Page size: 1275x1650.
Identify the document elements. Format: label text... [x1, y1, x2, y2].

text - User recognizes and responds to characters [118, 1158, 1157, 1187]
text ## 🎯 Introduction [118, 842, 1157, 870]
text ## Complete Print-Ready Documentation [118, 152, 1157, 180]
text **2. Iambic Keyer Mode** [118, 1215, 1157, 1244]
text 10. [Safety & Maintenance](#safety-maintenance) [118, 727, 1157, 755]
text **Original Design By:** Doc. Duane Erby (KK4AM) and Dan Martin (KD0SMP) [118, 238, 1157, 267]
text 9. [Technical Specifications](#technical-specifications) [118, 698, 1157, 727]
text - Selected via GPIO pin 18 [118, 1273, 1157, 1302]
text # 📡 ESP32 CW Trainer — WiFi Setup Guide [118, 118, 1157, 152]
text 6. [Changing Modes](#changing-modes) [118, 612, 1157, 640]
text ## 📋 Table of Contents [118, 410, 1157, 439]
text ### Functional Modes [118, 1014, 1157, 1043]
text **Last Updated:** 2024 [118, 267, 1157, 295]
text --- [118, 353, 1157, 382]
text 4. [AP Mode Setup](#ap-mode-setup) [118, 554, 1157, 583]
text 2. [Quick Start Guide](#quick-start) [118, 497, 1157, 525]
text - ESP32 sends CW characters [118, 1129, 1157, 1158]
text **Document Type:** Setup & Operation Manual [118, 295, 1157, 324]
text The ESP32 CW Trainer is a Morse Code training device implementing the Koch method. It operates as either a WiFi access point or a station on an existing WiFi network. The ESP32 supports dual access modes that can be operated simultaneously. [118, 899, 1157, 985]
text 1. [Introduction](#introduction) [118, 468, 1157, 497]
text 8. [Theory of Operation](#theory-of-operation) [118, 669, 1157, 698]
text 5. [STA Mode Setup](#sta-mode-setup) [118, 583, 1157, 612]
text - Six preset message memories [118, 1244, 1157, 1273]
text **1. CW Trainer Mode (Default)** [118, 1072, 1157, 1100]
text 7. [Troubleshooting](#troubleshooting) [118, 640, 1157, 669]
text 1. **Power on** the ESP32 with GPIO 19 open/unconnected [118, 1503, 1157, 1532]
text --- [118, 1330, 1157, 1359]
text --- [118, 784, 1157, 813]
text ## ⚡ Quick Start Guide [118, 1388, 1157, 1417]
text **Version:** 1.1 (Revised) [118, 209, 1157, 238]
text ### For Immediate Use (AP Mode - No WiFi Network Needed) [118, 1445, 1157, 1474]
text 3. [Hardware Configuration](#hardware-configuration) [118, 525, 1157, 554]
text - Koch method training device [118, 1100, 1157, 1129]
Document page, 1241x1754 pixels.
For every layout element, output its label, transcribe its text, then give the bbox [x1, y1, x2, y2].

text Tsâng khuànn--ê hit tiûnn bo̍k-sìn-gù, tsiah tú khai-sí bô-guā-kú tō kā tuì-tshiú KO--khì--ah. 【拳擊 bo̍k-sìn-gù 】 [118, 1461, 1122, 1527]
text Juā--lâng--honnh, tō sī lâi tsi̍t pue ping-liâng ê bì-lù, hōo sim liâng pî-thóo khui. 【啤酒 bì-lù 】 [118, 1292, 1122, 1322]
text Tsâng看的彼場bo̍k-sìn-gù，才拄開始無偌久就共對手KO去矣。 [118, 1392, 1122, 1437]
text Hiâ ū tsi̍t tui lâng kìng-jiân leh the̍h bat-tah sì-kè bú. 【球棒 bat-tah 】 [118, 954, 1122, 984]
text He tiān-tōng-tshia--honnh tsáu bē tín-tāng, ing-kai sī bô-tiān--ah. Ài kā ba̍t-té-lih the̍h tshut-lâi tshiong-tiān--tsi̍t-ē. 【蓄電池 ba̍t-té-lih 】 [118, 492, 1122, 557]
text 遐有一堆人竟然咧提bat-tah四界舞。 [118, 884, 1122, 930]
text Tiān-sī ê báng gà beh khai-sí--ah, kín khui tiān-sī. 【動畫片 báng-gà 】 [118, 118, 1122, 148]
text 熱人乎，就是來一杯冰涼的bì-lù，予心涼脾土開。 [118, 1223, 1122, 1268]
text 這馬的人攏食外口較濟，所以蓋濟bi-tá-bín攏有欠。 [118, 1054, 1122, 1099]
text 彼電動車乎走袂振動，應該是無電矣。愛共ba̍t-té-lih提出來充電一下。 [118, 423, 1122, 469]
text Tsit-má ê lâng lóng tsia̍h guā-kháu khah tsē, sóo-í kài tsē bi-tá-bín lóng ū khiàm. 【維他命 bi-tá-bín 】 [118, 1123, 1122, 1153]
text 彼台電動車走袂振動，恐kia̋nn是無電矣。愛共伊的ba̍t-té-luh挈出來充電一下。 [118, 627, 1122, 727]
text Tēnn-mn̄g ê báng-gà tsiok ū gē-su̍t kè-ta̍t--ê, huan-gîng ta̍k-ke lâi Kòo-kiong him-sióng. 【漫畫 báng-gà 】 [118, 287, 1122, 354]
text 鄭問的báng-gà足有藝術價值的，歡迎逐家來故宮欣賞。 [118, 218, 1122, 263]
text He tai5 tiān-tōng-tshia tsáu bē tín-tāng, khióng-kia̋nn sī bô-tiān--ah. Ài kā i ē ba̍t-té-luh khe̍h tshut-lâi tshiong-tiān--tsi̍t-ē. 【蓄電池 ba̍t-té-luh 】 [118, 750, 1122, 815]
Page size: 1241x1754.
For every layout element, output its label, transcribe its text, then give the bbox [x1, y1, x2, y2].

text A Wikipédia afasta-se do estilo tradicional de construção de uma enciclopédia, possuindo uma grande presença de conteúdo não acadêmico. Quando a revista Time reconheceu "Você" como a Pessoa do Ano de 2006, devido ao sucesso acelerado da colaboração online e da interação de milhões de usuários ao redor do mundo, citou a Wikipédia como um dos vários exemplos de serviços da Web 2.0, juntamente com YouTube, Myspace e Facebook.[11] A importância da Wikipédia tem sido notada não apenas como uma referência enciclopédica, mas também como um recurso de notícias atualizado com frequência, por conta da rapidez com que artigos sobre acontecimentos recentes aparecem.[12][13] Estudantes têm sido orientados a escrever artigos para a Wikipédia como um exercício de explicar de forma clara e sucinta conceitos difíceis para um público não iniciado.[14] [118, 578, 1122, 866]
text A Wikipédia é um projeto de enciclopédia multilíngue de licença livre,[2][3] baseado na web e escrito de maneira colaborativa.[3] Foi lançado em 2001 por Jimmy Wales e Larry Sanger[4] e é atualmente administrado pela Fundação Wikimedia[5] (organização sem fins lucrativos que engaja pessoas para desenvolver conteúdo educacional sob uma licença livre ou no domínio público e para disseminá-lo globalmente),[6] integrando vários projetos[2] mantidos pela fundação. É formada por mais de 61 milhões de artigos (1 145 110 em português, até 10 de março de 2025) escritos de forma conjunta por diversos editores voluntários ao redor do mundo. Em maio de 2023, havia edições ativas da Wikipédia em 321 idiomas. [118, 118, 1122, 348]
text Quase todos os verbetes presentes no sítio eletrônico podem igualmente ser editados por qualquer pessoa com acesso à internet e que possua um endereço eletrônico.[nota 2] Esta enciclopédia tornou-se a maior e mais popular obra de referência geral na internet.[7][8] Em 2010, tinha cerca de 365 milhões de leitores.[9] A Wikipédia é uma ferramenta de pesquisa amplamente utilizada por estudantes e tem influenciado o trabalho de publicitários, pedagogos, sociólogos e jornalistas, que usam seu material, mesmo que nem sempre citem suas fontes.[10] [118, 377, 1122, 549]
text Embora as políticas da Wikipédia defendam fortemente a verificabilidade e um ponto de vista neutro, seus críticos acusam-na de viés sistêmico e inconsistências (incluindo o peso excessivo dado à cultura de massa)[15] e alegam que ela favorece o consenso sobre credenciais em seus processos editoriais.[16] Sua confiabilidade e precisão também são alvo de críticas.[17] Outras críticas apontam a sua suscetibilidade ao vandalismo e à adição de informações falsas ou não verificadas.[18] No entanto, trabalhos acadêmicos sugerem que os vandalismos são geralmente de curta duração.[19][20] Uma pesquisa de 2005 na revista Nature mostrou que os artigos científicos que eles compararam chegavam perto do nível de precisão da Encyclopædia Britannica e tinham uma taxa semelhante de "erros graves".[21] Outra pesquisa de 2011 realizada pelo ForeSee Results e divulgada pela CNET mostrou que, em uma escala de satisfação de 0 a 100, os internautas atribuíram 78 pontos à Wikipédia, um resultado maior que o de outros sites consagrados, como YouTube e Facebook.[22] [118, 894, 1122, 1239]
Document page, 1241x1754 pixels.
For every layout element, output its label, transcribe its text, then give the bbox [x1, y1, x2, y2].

———

Repeat the items from the line containing "text Tsâng khuànn--ê" through the line containing "text Juā--lâng--honnh, tō", keeping both of those lines.

- Exercise solution:
text Tsâng khuànn--ê hit tiûnn bo̍k-sìn-gù, tsiah tú khai-sí bô-guā-kú tō kā tuì-tshiú KO--khì--ah. 【拳擊 bo̍k-sìn-gù 】 [118, 1461, 1122, 1527]
text Juā--lâng--honnh, tō sī lâi tsi̍t pue ping-liâng ê bì-lù, hōo sim liâng pî-thóo khui. 【啤酒 bì-lù 】 [118, 1292, 1122, 1322]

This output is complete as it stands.